- Madhopur Location in Punjab, India Madhopur Madhopur (India)
- Coordinates: 32°21′55″N 75°35′50″E﻿ / ﻿32.365289°N 75.597287°E
- Country: India
- State: Punjab
- District: Kapurthala

Government
- • Type: Panchayati raj (India)
- • Body: Gram panchayat

Population (2011)
- • Total: 1,165
- Sex ratio 603/562♂/♀

Languages
- • Official: Punjabi
- • Other spoken: Hindi
- Time zone: UTC+5:30 (IST)
- PIN: 144623
- Telephone code: 01822
- ISO 3166 code: IN-PB
- Vehicle registration: PB-09
- Website: kapurthala.gov.in

= Madhopur, Kapurthala =

Madhopur is a village in Kapurthala district of Punjab State, India. It is located 19 km from Kapurthala, which is both district and sub-district headquarters of Madhopur. The village is administrated by a Sarpanch, who is an elected representative.

== Demography ==
According to the report published by Census India in 2011, Madhopur has total number of 225 houses and population of 1,165 of which include 603 males and 562 females.
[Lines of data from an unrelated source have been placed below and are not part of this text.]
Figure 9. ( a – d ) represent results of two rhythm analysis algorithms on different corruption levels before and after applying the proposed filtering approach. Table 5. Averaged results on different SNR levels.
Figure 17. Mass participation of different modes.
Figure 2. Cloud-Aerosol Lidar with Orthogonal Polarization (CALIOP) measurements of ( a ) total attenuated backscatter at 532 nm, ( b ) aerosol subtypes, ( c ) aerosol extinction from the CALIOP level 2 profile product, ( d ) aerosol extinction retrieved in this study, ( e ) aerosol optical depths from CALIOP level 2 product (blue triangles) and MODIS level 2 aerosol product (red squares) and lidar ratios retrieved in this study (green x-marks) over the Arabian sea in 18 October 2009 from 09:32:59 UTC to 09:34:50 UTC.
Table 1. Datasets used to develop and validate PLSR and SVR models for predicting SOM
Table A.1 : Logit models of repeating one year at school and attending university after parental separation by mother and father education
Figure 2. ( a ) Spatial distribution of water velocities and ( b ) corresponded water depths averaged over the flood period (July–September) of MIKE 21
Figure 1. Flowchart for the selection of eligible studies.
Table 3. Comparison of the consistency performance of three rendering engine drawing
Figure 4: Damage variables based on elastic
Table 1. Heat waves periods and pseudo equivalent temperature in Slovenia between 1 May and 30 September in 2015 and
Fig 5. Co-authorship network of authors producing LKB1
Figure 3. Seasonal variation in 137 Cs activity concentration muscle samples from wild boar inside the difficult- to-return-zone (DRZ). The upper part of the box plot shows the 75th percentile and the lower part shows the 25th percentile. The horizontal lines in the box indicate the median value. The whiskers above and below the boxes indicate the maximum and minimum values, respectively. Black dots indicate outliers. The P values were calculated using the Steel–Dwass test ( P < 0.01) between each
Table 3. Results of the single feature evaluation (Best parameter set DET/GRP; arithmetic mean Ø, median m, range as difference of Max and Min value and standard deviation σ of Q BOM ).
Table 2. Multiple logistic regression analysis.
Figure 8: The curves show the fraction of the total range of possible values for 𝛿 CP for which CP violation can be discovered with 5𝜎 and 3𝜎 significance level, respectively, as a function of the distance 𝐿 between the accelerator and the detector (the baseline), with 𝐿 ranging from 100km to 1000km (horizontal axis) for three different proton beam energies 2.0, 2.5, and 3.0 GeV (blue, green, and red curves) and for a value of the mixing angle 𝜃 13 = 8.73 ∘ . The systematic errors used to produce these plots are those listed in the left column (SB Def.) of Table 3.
Literacy rate of Madhopur is 81.03%, higher than state average of 75.84%. The population of children under the age of 6 years is 121 which is 10.39% of total population of Madhopur, and child sex ratio is approximately 754, lower than state average of 846.

== Population data ==

| Particulars | Total | Male | Female |
|---|---|---|---|
| Total No. of Houses | 225 | - | - |
| Population | 1,165 | 603 | 562 |
| Child (0-6) | 121 | 69 | 52 |
| Schedule Caste | 324 | 178 | 146 |
| Schedule Tribe | 0 | 0 | 0 |
| Literacy | 81.03 % | 85.21 % | 76.67 % |
| Total Workers | 392 | 338 | 54 |
| Main Worker | 379 | 0 | 0 |
| Marginal Worker | 13 | 4 | 9 |

==Air travel connectivity==
The closest airport to the village is Sri Guru Ram Dass Jee International Airport.